全5話と少しだけ短めで観やすかった。顔見せ的なその初回、メインはもちろんセリフのあるバイプレイヤーまでなかなかの比率で見覚えのある役者ばかりだった。

それが不可避なのは分かるのだけど過去作のキャラ付けが思い浮かぶ程度に著名なキャスティングだと、どうしてもその印象に引っ張られてしまう。

本作では見知った顔がこれでもかと出てきて、木下ほのか、佐藤蛾次郎、宮下順子あたりには懐かしさから思わず、おお!となった。

日本弁護士連合会のサイトによれば、2011年の数字として生活保護利用者は全人口の1.6%で、それは先進諸外国に比べて4〜6倍低いという。

良くも悪くも "恥の文化" と言われ自助努力が強調され、その一方で無くならない不正受給などとかく制度運営が難しくずっと問題視されている生活保護制度、本作はそのアレコレがドラマとしてしっかり描かれていると思う。

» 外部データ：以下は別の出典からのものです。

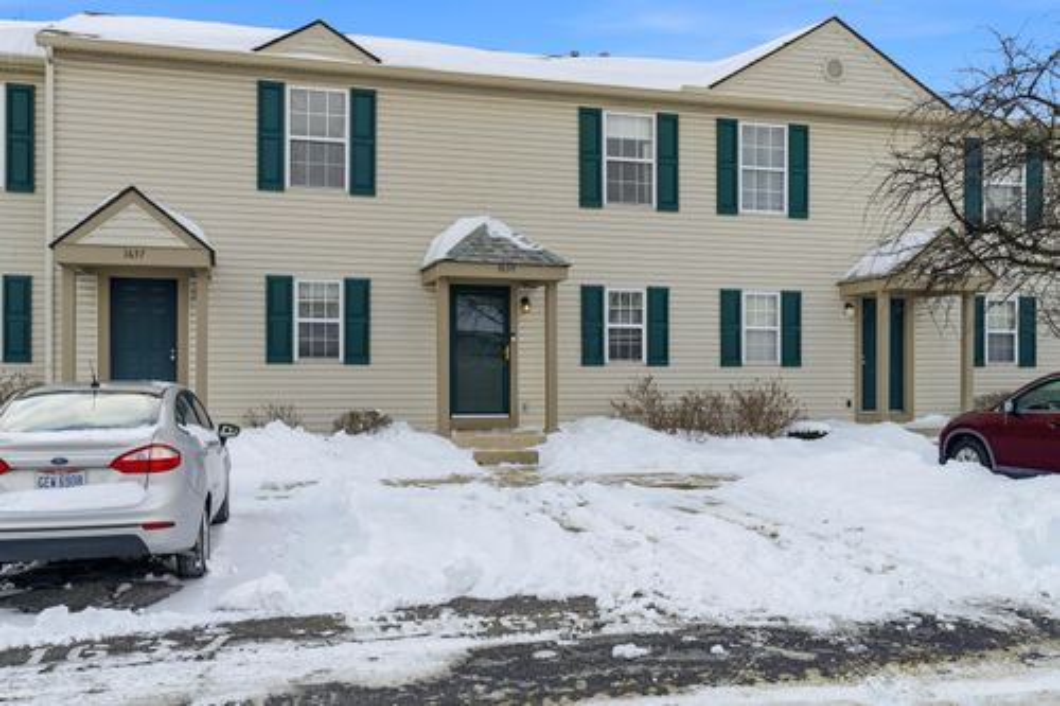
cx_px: 530
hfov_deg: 57.2
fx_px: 971
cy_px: 353
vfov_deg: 39.9
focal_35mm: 33
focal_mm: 33
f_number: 10
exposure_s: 1/1600
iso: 400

殺されてしまうベテランケースワーカー、その上司、同僚、捜査にあたる刑事、生活保護受給者ーーみな、一癖も二癖もあるキャラ設定になっていて、物語の展開が読みにくく、最終話は意表をつかれた。

狙ってかどうかはわからないけれど、役者の持つキャラから抱きがちな先入観の裏を突かれた感がある。

主役の橋本愛は終始抑えた演技で何だかアンドロイドみたいでちょっと共感しにくいところもあったけれど、終わってみると彼女のクールなキャラを生かした好演に感じた。

彼女の演技もそうだけど全般にドラマとして違和感がなく、粗製濫造な地上波の "二時間サスペンス" とは大違いだった。